- Instruction -
Each line in the material below, starting at the one that contains "Americanization" and ending at the one that contains "Merch Store 2026 all rights reserved", should be repeated exactly; the pictures should not.

- Material supplied -

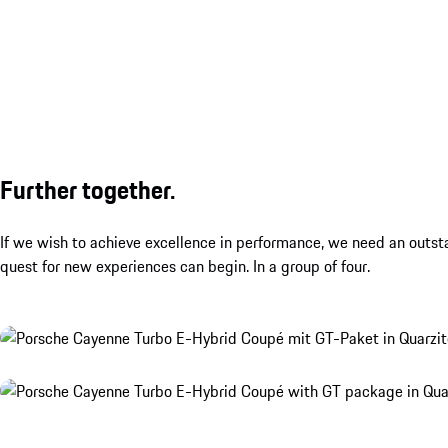
Further together.
If we wish to achieve excellence in performance, we need an outst
quest for new experiences can begin. In a group of four.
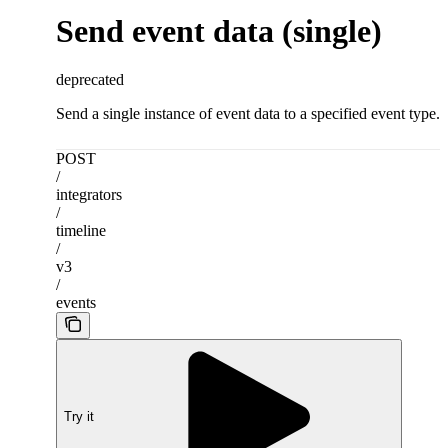
Send event data (single)
deprecated
Send a single instance of event data to a specified event type.
POST
/
integrators
/
timeline
/
v3
/
events
Try it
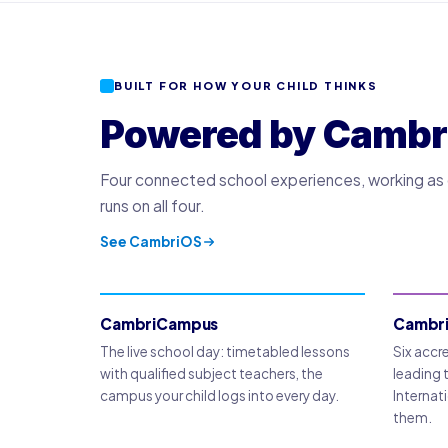
BUILT FOR HOW YOUR CHILD THINKS
Powered by Cambr
Four connected school experiences, working as on
runs on all four.
See CambriOS
CambriCampus
Cambr
The live school day: timetabled lessons
Six accr
with qualified subject teachers, the
leading 
campus your child logs into every day.
Internati
them.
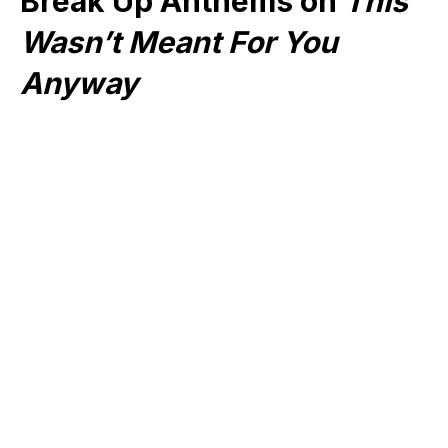
Break Up Anthems on
This
Wasn’t Meant For You
Anyway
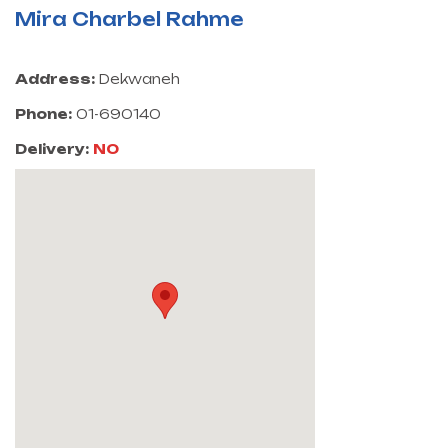
Mira Charbel Rahme
Address:
Dekwaneh
Phone:
01-690140
Delivery:
NO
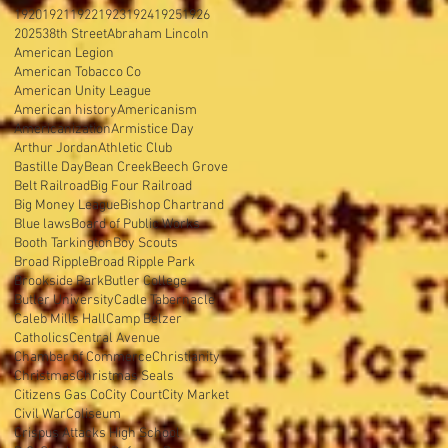
1920
1921
1922
1923
1924
1925
1926
2025
38th Street
Abraham Lincoln
American Legion
American Tobacco Co
American Unity League
American history
Americanism
Americanization
Armistice Day
Arthur Jordan
Athletic Club
Bastille Day
Bean Creek
Beech Grove
Belt Railroad
Big Four Railroad
Big Money League
Bishop Chartrand
Blue laws
Board of Public Works
Booth Tarkington
Boy Scouts
Broad Ripple
Broad Ripple Park
Brookside Park
Butler College
Butler University
Cadle Tabernacle
Caleb Mills Hall
Camp Belzer
Catholics
Central Avenue
Chamber of Commerce
Christianity
Christmas
Christmas Seals
Citizens Gas Co
City Court
City Market
Civil War
Coliseum
Crispus Attacks High School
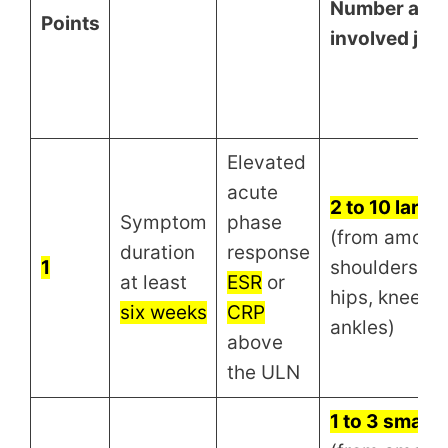
Number and s
Points
involved join
Elevated
acute
2 to 10 large 
Symptom
phase
(from among
duration
response
1
shoulders, e
at least
ESR
or
hips, knees, 
six weeks
CRP
ankles)
above
the ULN
1 to 3 small j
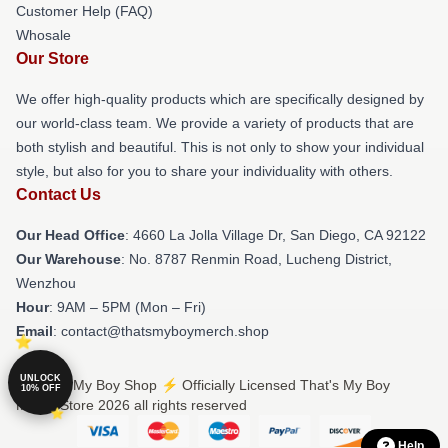
Customer Help (FAQ)
Whosale
Our Store
We offer high-quality products which are specifically designed by
our world-class team. We provide a variety of products that are
both stylish and beautiful. This is not only to show your individual
style, but also for you to share your individuality with others.
Contact Us
Our Head Office
: 4660 La Jolla Village Dr, San Diego, CA 92122
Our Warehouse
: No. 8787 Renmin Road, Lucheng District,
Wenzhou
Hour
: 9AM – 5PM (Mon – Fri)
Email
: contact@thatsmyboymerch.shop
UNLOCK
© That's My Boy Shop ⚡️ Officially Licensed That's My Boy
10% OFF
Merch Store 2026 all rights reserved
Help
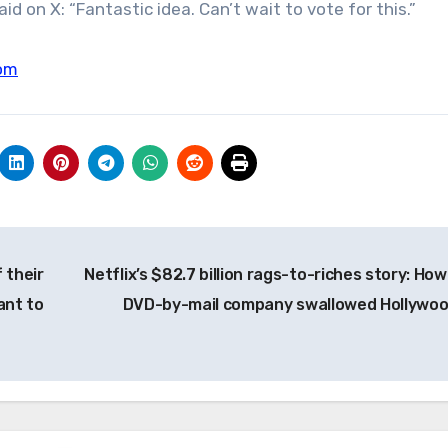
d on X: “Fantastic idea. Can’t wait to vote for this.”
om
 their
Netflix’s $82.7 billion rags-to-riches story: How
ant to
DVD-by-mail company swallowed Hollywo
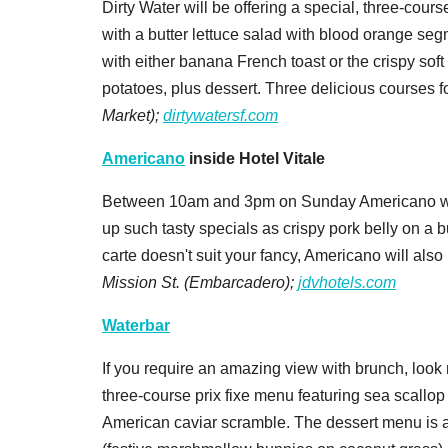
Dirty Water will be offering a special, three-course 
with a butter lettuce salad with blood orange segm
with either banana French toast or the crispy sof
potatoes, plus dessert. Three delicious courses f
Market);
dirtywatersf.com
Americano
inside Hotel Vitale
Between 10am and 3pm on Sunday Americano will 
up such tasty specials as crispy pork belly on a b
carte doesn't suit your fancy, Americano will also
Mission St. (Embarcadero);
jdvhotels.com
Waterbar
If you require an amazing view with brunch, look n
three-course prix fixe menu featuring sea scallo
American caviar scramble. The dessert menu is 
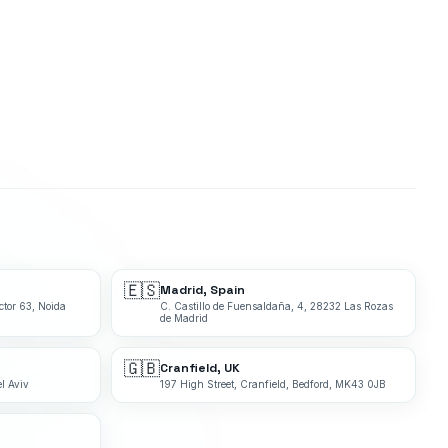
🇪🇸
Madrid, Spain
ctor 63, Noida
C. Castillo de Fuensaldaña, 4, 28232 Las Rozas
de Madrid
🇬🇧
Cranfield, UK
l Aviv
197 High Street, Cranfield, Bedford, MK43 0JB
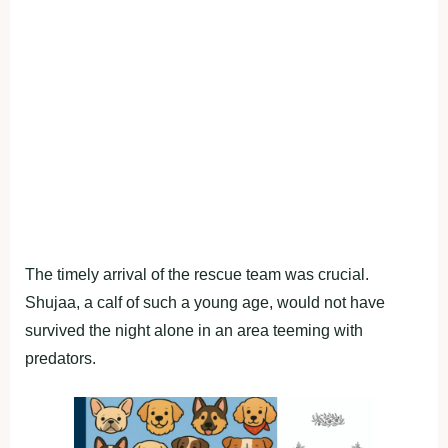
The timely arrival of the rescue team was crucial.
Shujaa, a calf of such a young age, would not have
survived the night alone in an area teeming with
predators.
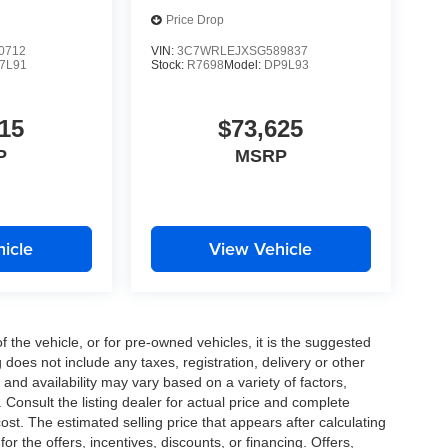
Price Drop
0712
VIN:
3C7WRLEJXSG589837
7L91
Stock:
R7698
Model:
DP9L93
15
$73,625
P
MSRP
icle
View Vehicle
the vehicle, or for pre-owned vehicles, it is the suggested
does not include any taxes, registration, delivery or other
and availability may vary based on a variety of factors,
s. Consult the listing dealer for actual price and complete
st. The estimated selling price that appears after calculating
or the offers, incentives, discounts, or financing. Offers,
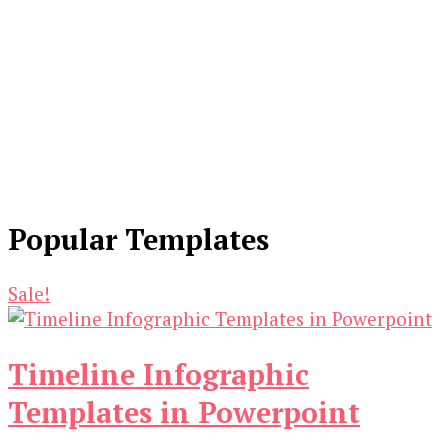
Popular Templates
Sale!
Timeline Infographic
Templates in Powerpoint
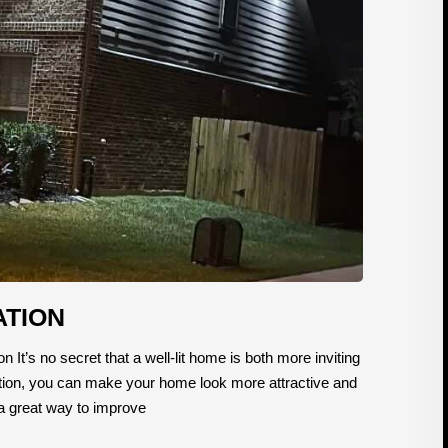
ATION
n It’s no secret that a well-lit home is both more inviting
lation, you can make your home look more attractive and
be a great way to improve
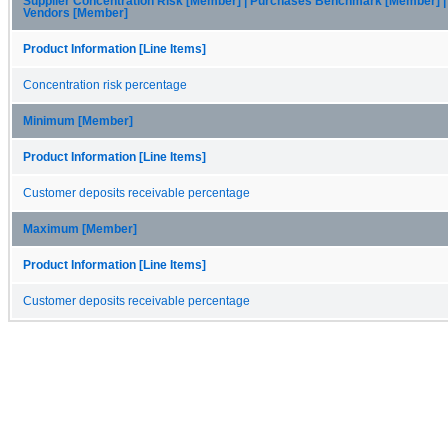
Supplier Concentration Risk [Member] | Purchases Benchmark [Member] |
Vendors [Member]
Product Information [Line Items]
Concentration risk percentage
Minimum [Member]
Product Information [Line Items]
Customer deposits receivable percentage
Maximum [Member]
Product Information [Line Items]
Customer deposits receivable percentage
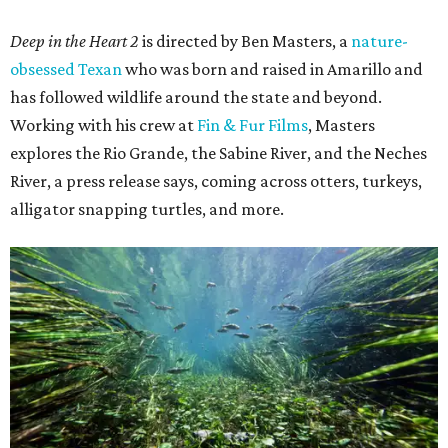
Deep in the Heart 2
is directed by Ben Masters, a
nature-
obsessed Texan
who was born and raised in Amarillo and
has followed wildlife around the state and beyond.
Working with his crew at
Fin & Fur Films
, Masters
explores the Rio Grande, the Sabine River, and the Neches
River, a press release says, coming across otters, turkeys,
alligator snapping turtles, and more.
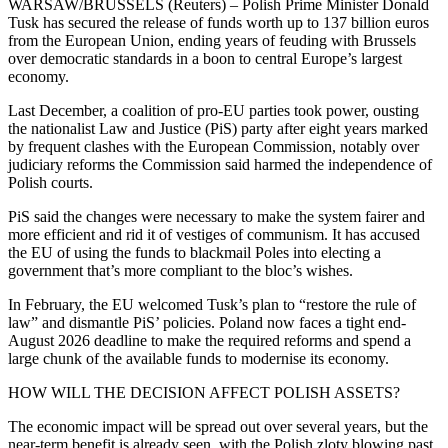
WARSAW/BRUSSELS (Reuters) – Polish Prime Minister Donald
Tusk has secured the release of funds worth up to 137 billion euros
from the European Union, ending years of feuding with Brussels
over democratic standards in a boon to central Europe’s largest
economy.
Last December, a coalition of pro-EU parties took power, ousting
the nationalist Law and Justice (PiS) party after eight years marked
by frequent clashes with the European Commission, notably over
judiciary reforms the Commission said harmed the independence of
Polish courts.
PiS said the changes were necessary to make the system fairer and
more efficient and rid it of vestiges of communism. It has accused
the EU of using the funds to blackmail Poles into electing a
government that’s more compliant to the bloc’s wishes.
In February, the EU welcomed Tusk’s plan to “restore the rule of
law” and dismantle PiS’ policies. Poland now faces a tight end-
August 2026 deadline to make the required reforms and spend a
large chunk of the available funds to modernise its economy.
HOW WILL THE DECISION AFFECT POLISH ASSETS?
The economic impact will be spread out over several years, but the
near-term benefit is already seen, with the Polish zloty blowing past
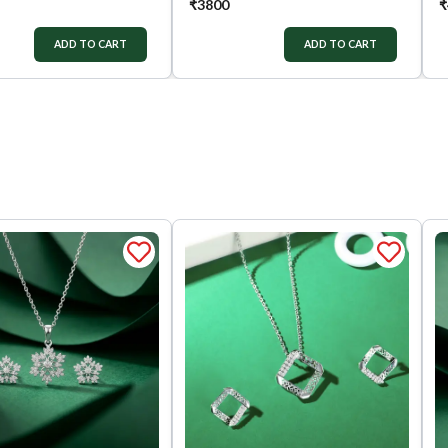
₹
3800
₹
ADD TO CART
ADD TO CART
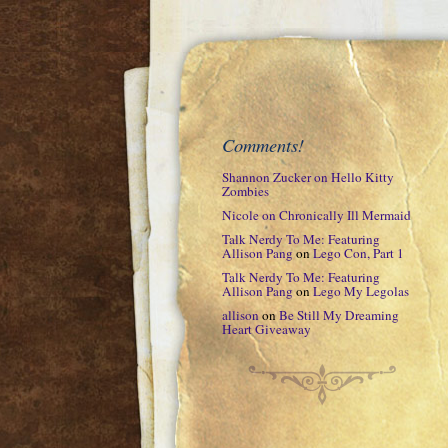
Comments!
Shannon Zucker
on
Hello Kitty
Zombies
Nicole
on
Chronically Ill Mermaid
Talk Nerdy To Me: Featuring
Allison Pang
on
Lego Con, Part 1
Talk Nerdy To Me: Featuring
Allison Pang
on
Lego My Legolas
allison
on
Be Still My Dreaming
Heart Giveaway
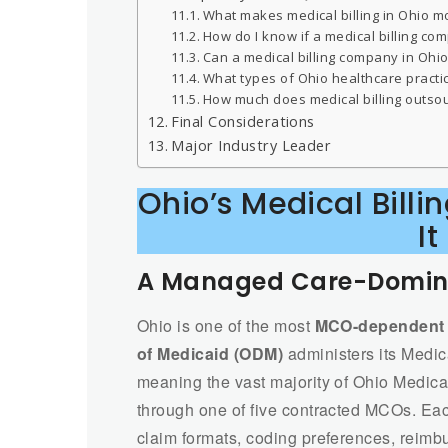
What makes medical billing in Ohio m
How do I know if a medical billing c
Can a medical billing company in Ohio
What types of Ohio healthcare practi
How much does medical billing outsourc
Final Considerations
Major Industry Leader
Ohio’s Medical Bil
It
A Managed Care-Domina
Ohio is one of the most
MCO-dependent M
of Medicaid (ODM)
administers its Medic
meaning the vast majority of Ohio Medica
through one of five contracted MCOs. Eac
claim formats, coding preferences, reim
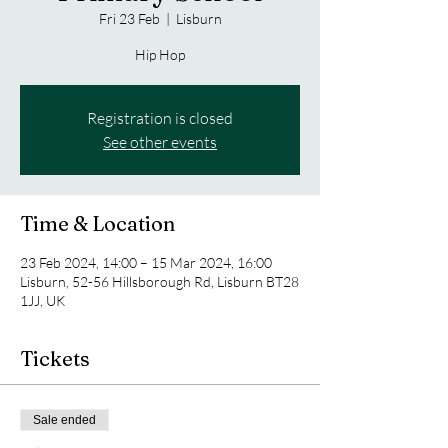
Fri 23 Feb
  |  
Lisburn
Hip Hop
Registration is closed
See other events
Time & Location
23 Feb 2024, 14:00 – 15 Mar 2024, 16:00
Lisburn, 52-56 Hillsborough Rd, Lisburn BT28
1JJ, UK
Tickets
Sale ended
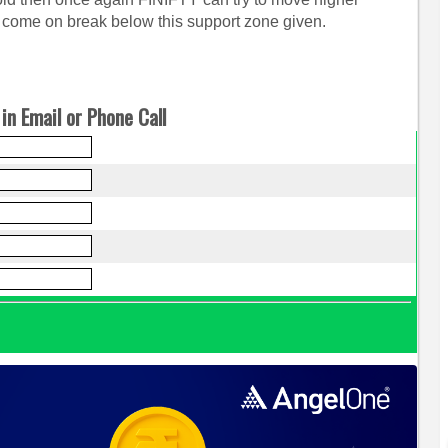
come on break below this support zone given.
in Email or Phone Call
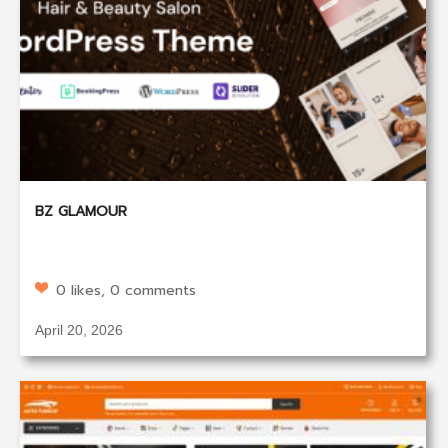
BZ GLAMOUR
0 likes, 0 comments
April 20, 2026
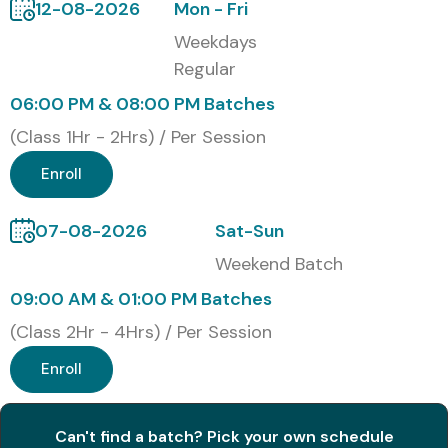
12-08-2026
Mon - Fri
Capgemini
Weekdays
HCLTech
Regular
IBM
06:00 PM & 08:00 PM Batches
Modes of C C++ Training at
(Class 1Hr - 2Hrs) / Per Session
Infibee Technologies
Enroll
Classroom C C++ Training
Online C C++ Training
07-08-2026
Sat-Sun
Corporate C C++ Training
Weekend Batch
Weekend C C++ Training
09:00 AM & 01:00 PM Batches
Fast Track C C++ Training
(Class 2Hr - 4Hrs) / Per Session
One-to-One C C++ Training
Enroll
Global Certifications Available
for C C++ Training in OMR
Can't find a batch? Pick your own schedule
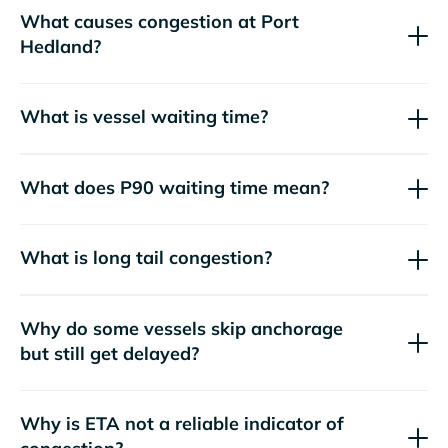
What causes congestion at Port
Hedland?
What is vessel waiting time?
What does P90 waiting time mean?
What is long tail congestion?
Why do some vessels skip anchorage
but still get delayed?
Why is ETA not a reliable indicator of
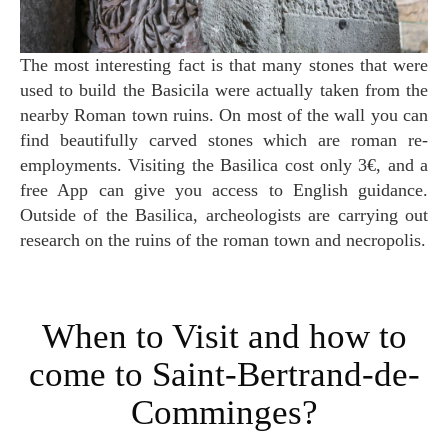
The most interesting fact is that many stones that were
used to build the Basicila were actually taken from the
nearby Roman town ruins. On most of the wall you can
find beautifully carved stones which are roman re-
employments. Visiting the Basilica cost only 3€, and a
free App can give you access to English guidance.
Outside of the Basilica, archeologists are carrying out
research on the ruins of the roman town and necropolis.
When to Visit and how to
come to Saint-Bertrand-de-
Comminges?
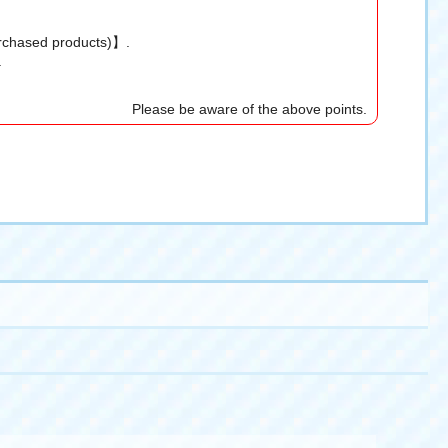
urchased products)】.
.
Please be aware of the above points.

- Task response -
Americanization
Armistice Day
Arthur Jordan
Athletic Club
Bastille Day
Bean Creek
Beech Grove
Belt Railroad
Big Four Railroad
Big Money League
Bishop Chartrand
Blue laws
Board of Public Works
Booth Tarkington
Boy Scouts
Broad Ripple
Broad Ripple Park
Brookside Park
Butler College
Butler University
Cadle Tabernacle
Caleb Mills Hall
Camp Belzer
Catholics
Central Avenue
Chamber of Commerce
Christianity
Christmas
Christmas Seals
Citizens Gas Co
City Court
City Market
Civil War
Coliseum
Crispus Attacks High School
Number and s
Points
involved join
Elevated
acute
2 to 10 large 
Symptom
phase
(from among
duration
response
1
shoulders, e
at least
ESR
or
hips, knees, 
six weeks
CRP
ankles)
above
the ULN
1 to 3 small j
Customer Help (FAQ)
Whosale
Our Store
We offer high-quality products which are specifically designed by
our world-class team. We provide a variety of products that are
both stylish and beautiful. This is not only to show your individual
style, but also for you to share your individuality with others.
Contact Us
Our Head Office
: 4660 La Jolla Village Dr, San Diego, CA 92122
Our Warehouse
: No. 8787 Renmin Road, Lucheng District,
Wenzhou
Hour
: 9AM – 5PM (Mon – Fri)
Email
: contact@thatsmyboymerch.shop
UNLOCK
© That's My Boy Shop ⚡️ Officially Licensed That's My Boy
10% OFF
Merch Store 2026 all rights reserved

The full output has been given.